> **WHAT IS NEEDED**: Count the lines in the items below that contain the word "Dunne", and reply with only that number.

(Saved data entries)
*** Block opens ***

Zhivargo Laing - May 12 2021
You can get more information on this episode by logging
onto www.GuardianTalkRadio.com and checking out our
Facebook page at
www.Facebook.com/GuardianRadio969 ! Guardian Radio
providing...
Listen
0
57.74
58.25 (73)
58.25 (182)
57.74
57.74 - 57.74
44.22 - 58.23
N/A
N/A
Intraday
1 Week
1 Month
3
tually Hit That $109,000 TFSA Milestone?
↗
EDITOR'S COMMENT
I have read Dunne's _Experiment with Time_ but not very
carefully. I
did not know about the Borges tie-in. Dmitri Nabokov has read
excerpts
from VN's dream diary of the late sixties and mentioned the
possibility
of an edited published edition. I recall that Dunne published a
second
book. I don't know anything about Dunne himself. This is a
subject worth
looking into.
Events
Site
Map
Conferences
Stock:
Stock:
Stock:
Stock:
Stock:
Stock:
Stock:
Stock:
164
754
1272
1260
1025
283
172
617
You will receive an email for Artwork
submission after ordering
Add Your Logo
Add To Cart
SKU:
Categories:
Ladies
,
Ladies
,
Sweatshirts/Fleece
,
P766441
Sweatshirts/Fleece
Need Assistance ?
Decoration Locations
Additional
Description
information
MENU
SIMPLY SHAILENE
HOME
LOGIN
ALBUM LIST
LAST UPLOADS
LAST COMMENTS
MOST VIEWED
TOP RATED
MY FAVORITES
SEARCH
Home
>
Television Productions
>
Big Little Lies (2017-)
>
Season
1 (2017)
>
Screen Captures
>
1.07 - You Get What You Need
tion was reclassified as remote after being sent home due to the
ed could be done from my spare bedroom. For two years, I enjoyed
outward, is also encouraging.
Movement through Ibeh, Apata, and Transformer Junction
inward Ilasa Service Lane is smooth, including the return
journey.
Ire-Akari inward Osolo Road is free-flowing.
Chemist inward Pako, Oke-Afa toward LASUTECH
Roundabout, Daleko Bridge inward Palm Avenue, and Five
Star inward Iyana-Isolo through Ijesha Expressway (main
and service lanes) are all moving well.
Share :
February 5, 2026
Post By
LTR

*** Block closes ***

> **RESPONSE TO THIS TASK**: 3